The Library Book by Susan Orlean
This isn’t a novel, but I’m making an exception because this is an exceptional book. The Library Book is a nonfiction account of the devastating 1986 fire of the Los Angeles Central Public Library, which burned for seven hours and destroyed 400,000 books. The fire was what initially hooked me—Orlean’s description of the fire itself (“feeding itself book after book, a monster snacking on crisps”) and the mystery of who or what caused the fire—but what made me fall in love with this book were the colorful, fascinating stories about libraries, librarians, and the people associated with them, from Susan Orlean’s own mother to Harry Peak, the chief suspect. It’s a gift to those of us who love books and reading.
Fahrenheit 451 by Ray Bradbury
How can we talk about book burning without mentioning this great classic? Fahrenheit 451 is, as the book tells us, the temperature at which book paper catches fire and burns. In this dystopian “future” (in quotes because the book was published in 1953, and Ray Bradbury has said that the book takes place in 1999), books are outlawed and “firemen” burn any they find. The concept alone is striking, but the book is most chilling when it depicts the shocking consequences of this threat to our liberty, as when the firemen raid an old woman’s house, and she sets fire to her own house, killing herself rather than leave her books to be destroyed.
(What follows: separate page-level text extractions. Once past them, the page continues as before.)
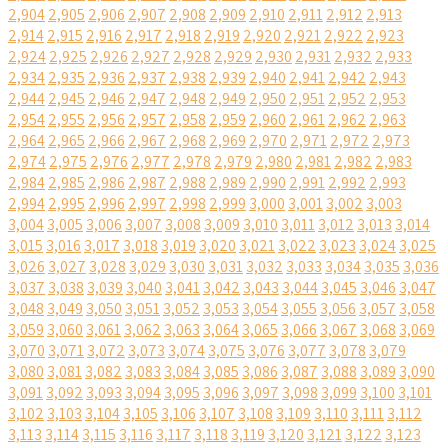
2,904
2,905
2,906
2,907
2,908
2,909
2,910
2,911
2,912
2,913
2,914
2,915
2,916
2,917
2,918
2,919
2,920
2,921
2,922
2,923
2,924
2,925
2,926
2,927
2,928
2,929
2,930
2,931
2,932
2,933
2,934
2,935
2,936
2,937
2,938
2,939
2,940
2,941
2,942
2,943
2,944
2,945
2,946
2,947
2,948
2,949
2,950
2,951
2,952
2,953
2,954
2,955
2,956
2,957
2,958
2,959
2,960
2,961
2,962
2,963
2,964
2,965
2,966
2,967
2,968
2,969
2,970
2,971
2,972
2,973
2,974
2,975
2,976
2,977
2,978
2,979
2,980
2,981
2,982
2,983
2,984
2,985
2,986
2,987
2,988
2,989
2,990
2,991
2,992
2,993
2,994
2,995
2,996
2,997
2,998
2,999
3,000
3,001
3,002
3,003
3,004
3,005
3,006
3,007
3,008
3,009
3,010
3,011
3,012
3,013
3,014
3,015
3,016
3,017
3,018
3,019
3,020
3,021
3,022
3,023
3,024
3,025
3,026
3,027
3,028
3,029
3,030
3,031
3,032
3,033
3,034
3,035
3,036
3,037
3,038
3,039
3,040
3,041
3,042
3,043
3,044
3,045
3,046
3,047
3,048
3,049
3,050
3,051
3,052
3,053
3,054
3,055
3,056
3,057
3,058
3,059
3,060
3,061
3,062
3,063
3,064
3,065
3,066
3,067
3,068
3,069
3,070
3,071
3,072
3,073
3,074
3,075
3,076
3,077
3,078
3,079
3,080
3,081
3,082
3,083
3,084
3,085
3,086
3,087
3,088
3,089
3,090
3,091
3,092
3,093
3,094
3,095
3,096
3,097
3,098
3,099
3,100
3,101
3,102
3,103
3,104
3,105
3,106
3,107
3,108
3,109
3,110
3,111
3,112
3,113
3,114
3,115
3,116
3,117
3,118
3,119
3,120
3,121
3,122
3,123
Firestarter by Stephen King
All right, fire is not a Trojan Horse for the real story in this sci-fi/horror/thriller from The King; fire is the real story. But I can’t have a list of books that start with fires and not include a book called Firestarter! Besides, it’s special to me for several reasons: 1) It was published in 1980, the year of my boiling-broth accident; 2) 1980 is also when I moved to America, learned to speak English, and started reading books in English; and 3) Firestarter was the first Stephen King book I ever read. Also, the film version starred Drew Barrymore, whom I idolized during that post-E.T. era.
Charlie has pyrokinesis, the ability to start fires. The Shop, a secret government unit (which, oh, by the way, performed experiments on her parents, which is what caused her extraordinary power), is after her, and she and her father are on the run. Pure suspenseful fun, with fires and explosions galore.